* Per-instance keypoint data
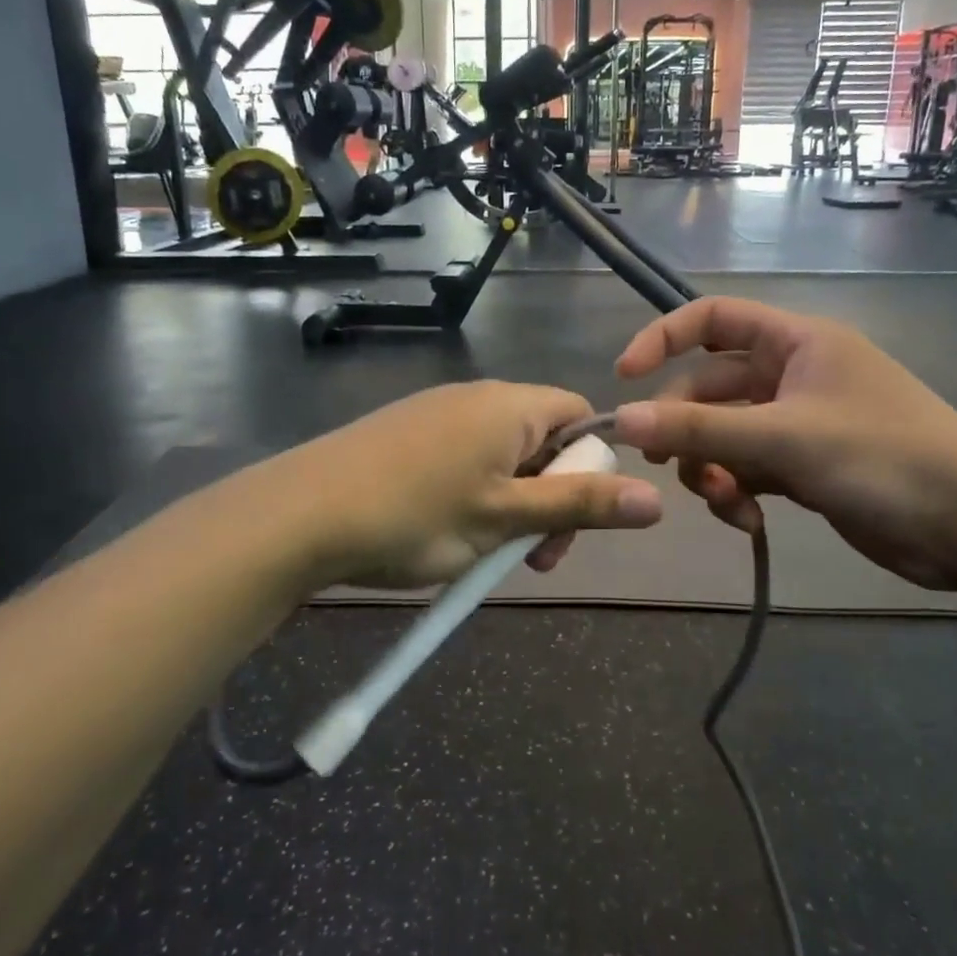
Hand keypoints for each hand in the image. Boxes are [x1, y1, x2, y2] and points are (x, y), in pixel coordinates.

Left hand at [258, 381, 663, 589]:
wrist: (300, 514)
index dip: (592, 466)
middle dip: (551, 498)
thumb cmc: (416, 515)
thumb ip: (581, 505)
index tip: (571, 521)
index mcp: (510, 406)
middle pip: (543, 440)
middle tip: (530, 558)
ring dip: (512, 504)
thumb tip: (656, 499)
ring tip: (483, 555)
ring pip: (501, 457)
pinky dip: (473, 496)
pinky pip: (463, 460)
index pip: (581, 416)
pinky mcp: (405, 434)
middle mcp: (477, 397)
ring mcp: (436, 413)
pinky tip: (445, 534)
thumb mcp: (506, 518)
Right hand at [613, 298, 956, 591]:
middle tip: (660, 463)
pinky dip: (736, 490)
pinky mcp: (804, 466)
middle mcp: (793, 374)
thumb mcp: (784, 440)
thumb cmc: (884, 458)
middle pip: (710, 388)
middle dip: (685, 426)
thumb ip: (700, 430)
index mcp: (796, 342)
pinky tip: (745, 520)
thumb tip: (622, 420)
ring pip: (724, 434)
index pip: (713, 319)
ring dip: (710, 466)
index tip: (625, 378)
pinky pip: (747, 467)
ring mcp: (798, 422)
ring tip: (721, 500)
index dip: (663, 339)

* Try it
Which lines above run from the one containing "index tip: (571, 521)" to the one containing "thumb cmc: (884, 458)"? Give them again exactly, both ends included.

* Task response
index tip: (571, 521)
index mcp: (510, 406)
middle pip: (543, 440)
middle tip: (530, 558)
ring dip: (512, 504)
thumb tip: (656, 499)
ring tip: (483, 555)
ring pip: (501, 457)
pinky dip: (473, 496)
pinky pip: (463, 460)
index pip: (581, 416)
pinky mcp: (405, 434)
middle mcp: (477, 397)
ring mcp: (436, 413)
pinky tip: (445, 534)
thumb mcp: (506, 518)
Right hand at [613, 298, 956, 591]:
middle tip: (660, 463)
pinky dip: (736, 490)
pinky mcp: (804, 466)
middle mcp: (793, 374)
thumb mcp: (784, 440)
thumb cmc: (884, 458)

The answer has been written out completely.